**TASK DETAILS**
Each line in the entries below that holds the string "named" must be copied.

**SOURCE DATA**

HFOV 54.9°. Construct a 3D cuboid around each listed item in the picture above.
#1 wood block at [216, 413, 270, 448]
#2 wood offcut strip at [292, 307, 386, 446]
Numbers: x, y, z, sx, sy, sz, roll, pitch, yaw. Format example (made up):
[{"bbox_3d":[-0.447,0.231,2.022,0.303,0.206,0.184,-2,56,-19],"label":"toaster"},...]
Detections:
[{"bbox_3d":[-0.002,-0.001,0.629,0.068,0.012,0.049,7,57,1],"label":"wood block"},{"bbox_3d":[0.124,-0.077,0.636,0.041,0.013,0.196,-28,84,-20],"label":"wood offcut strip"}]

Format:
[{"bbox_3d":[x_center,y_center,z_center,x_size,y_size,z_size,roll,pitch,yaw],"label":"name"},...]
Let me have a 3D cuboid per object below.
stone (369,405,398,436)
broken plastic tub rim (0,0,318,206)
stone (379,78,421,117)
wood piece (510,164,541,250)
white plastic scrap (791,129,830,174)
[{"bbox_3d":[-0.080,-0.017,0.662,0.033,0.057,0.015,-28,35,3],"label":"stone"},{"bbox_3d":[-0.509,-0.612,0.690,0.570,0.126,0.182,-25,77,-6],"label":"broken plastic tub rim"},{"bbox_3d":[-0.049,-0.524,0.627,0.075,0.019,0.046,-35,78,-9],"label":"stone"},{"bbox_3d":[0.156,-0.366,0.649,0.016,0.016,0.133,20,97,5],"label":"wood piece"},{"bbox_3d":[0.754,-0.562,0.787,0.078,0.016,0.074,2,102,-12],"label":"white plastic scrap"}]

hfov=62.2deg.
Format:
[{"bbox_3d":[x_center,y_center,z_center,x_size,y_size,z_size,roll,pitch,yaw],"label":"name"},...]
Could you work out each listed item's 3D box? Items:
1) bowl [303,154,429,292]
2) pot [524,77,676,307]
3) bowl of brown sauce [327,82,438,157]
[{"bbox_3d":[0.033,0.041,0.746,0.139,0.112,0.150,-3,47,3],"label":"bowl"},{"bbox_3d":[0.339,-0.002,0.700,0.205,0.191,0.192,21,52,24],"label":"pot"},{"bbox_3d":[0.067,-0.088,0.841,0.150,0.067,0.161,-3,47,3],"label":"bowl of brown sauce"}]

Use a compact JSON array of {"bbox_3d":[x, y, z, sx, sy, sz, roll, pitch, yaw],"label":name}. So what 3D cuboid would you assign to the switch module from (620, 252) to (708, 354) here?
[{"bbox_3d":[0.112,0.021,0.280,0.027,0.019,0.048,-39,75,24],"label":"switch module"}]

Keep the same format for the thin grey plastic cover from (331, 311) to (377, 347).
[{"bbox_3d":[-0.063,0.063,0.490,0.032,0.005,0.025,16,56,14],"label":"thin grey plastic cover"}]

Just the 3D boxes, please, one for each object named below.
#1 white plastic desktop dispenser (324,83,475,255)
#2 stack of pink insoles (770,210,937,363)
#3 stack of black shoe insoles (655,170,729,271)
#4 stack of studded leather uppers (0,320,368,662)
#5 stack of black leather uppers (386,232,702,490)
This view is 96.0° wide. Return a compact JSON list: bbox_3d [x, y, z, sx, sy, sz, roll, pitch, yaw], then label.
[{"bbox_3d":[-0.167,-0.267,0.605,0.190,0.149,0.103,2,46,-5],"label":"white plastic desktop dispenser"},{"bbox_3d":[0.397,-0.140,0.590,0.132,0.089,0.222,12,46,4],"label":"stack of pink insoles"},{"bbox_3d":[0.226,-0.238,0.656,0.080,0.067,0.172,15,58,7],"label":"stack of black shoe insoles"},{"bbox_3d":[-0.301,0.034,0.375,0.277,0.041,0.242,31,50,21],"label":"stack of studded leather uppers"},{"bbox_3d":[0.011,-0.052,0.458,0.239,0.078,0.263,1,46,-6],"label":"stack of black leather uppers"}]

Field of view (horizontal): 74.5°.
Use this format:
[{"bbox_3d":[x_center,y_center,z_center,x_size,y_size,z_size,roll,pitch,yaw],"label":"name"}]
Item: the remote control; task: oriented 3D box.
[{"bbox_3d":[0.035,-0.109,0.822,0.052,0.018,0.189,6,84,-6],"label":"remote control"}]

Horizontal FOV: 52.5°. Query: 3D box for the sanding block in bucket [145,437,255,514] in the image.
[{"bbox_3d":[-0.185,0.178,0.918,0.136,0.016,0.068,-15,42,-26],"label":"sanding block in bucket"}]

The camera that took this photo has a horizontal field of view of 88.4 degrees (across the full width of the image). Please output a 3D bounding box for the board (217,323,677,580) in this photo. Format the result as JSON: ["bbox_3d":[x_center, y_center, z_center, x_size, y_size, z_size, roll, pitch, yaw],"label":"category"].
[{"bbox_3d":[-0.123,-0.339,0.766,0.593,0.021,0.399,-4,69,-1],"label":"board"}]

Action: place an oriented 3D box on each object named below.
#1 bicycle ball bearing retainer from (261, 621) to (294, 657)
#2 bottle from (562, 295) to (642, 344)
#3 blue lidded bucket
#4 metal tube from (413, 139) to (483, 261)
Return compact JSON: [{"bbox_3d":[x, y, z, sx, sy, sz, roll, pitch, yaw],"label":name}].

**YOUR SOLUTION**
Just the 3D boxes, please, one for each object named below.
Action: place an oriented 3D box on each object named below.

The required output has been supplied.